I'm currently trying to compare language tags from two sources, in different formats that can be considered as being ISO 639-1 and ISO 639-3.
I'm converting these language tags to BCP47 so that I have something standard accross my whole dataset, then test the equality.

The following code serves as an example:

        let zh_6391 = LanguageTag::parse("zh");
        let zh_6392 = LanguageTag::parse("zho");
        assert_eq!(zh_6391, zh_6392); //fails

While I understand why it fails, I was wondering if there would be some way of converting BCP47 tags into a more canonical form. I thought that canonicalize would help but the test still fails (expectedly).

I have checked the python library langcodes and it looks that they advise to use two-letter codes (based on the BCP47 spec?), and it seems that the library automagically converts ISO 639-2 into ISO 639-1 when possible, keeping a 3-letter code when not.

zho_6391 = langcodes.Language.get("zho")
zho_6392 = langcodes.Language.get("zh")

assert zho_6391 == zho_6392

print(langcodes.Language.get("lij")) # prints lij
print(langcodes.Language.get("zho")) # prints zh

Would such a feature be in the scope of this library? And if so, I'd be glad to try to tackle the problem :)

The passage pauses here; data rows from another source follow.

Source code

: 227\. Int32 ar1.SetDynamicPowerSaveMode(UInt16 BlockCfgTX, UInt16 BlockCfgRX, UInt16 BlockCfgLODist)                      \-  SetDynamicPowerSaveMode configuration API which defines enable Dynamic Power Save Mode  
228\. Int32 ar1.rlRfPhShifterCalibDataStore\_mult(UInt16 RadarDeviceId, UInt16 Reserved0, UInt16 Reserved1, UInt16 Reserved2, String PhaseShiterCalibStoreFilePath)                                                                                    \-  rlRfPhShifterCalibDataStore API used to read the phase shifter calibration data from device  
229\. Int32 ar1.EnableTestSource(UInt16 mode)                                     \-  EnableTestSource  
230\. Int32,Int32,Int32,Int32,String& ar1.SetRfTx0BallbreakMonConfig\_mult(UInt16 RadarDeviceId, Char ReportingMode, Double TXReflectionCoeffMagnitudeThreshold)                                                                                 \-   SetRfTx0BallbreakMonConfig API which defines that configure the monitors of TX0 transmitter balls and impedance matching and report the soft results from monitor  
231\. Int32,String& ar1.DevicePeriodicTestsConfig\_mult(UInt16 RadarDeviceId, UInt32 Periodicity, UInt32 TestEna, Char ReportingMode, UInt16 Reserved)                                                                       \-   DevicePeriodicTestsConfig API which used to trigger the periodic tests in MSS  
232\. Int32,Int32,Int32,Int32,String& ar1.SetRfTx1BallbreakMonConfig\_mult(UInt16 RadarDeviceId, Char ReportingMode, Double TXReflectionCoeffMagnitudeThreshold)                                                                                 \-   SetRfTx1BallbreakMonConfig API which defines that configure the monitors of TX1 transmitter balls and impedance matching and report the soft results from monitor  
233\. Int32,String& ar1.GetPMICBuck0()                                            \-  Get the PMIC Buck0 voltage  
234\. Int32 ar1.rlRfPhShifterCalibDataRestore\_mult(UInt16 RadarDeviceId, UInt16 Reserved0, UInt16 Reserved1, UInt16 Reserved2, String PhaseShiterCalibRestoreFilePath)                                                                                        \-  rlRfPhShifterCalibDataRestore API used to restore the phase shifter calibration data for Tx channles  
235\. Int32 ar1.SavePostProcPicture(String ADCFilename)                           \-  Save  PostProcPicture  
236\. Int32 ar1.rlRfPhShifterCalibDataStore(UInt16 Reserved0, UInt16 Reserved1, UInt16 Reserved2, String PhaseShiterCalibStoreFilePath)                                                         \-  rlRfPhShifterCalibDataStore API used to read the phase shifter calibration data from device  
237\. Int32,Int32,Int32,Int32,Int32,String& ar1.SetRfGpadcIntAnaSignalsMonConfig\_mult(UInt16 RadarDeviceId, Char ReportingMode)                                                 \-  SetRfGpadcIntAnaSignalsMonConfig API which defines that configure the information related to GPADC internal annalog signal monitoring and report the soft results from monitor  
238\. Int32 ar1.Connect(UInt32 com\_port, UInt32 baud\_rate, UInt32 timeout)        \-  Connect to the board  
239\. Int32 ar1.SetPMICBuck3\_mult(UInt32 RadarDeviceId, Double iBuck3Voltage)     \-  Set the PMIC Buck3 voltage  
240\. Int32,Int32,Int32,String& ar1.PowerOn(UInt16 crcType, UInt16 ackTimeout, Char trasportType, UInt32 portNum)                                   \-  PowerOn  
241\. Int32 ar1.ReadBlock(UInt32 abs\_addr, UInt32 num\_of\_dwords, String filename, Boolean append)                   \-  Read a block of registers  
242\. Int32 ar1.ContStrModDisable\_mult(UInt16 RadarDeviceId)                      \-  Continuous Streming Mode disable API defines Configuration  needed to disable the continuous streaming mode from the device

Figure out what `LanguageTag::extension_subtags` should return

Currently, on the tag "en-r-az-qt" the LanguageTag::extension_subtags method returns [("r", "az"), ("r", "qt")]. It is not nice at all because the same value would be also returned for "en-r-az-r-qt". We have three options here:

Keep the method as it is, retuning impl Iterator<Type=(&str, &str)>
Make it return [("r", "az-qt")] and then, users could call .split('-') to get the values of the extensions to get its component (same return type)
Make it return [("r", ["az", "qt"])] i.e. the type impl Iterator<Type=(&str, impl Iterator<Type=&str>)>.

I have a small preference for option 2 that is both correct and let the API users do what they prefer with the value.

Release new version 0.2.1

For heapsize support.

Canonicalization for redunant tags

@Tpt what do you think should be done here?

TODO: what if a redundant has a some extensions/private use?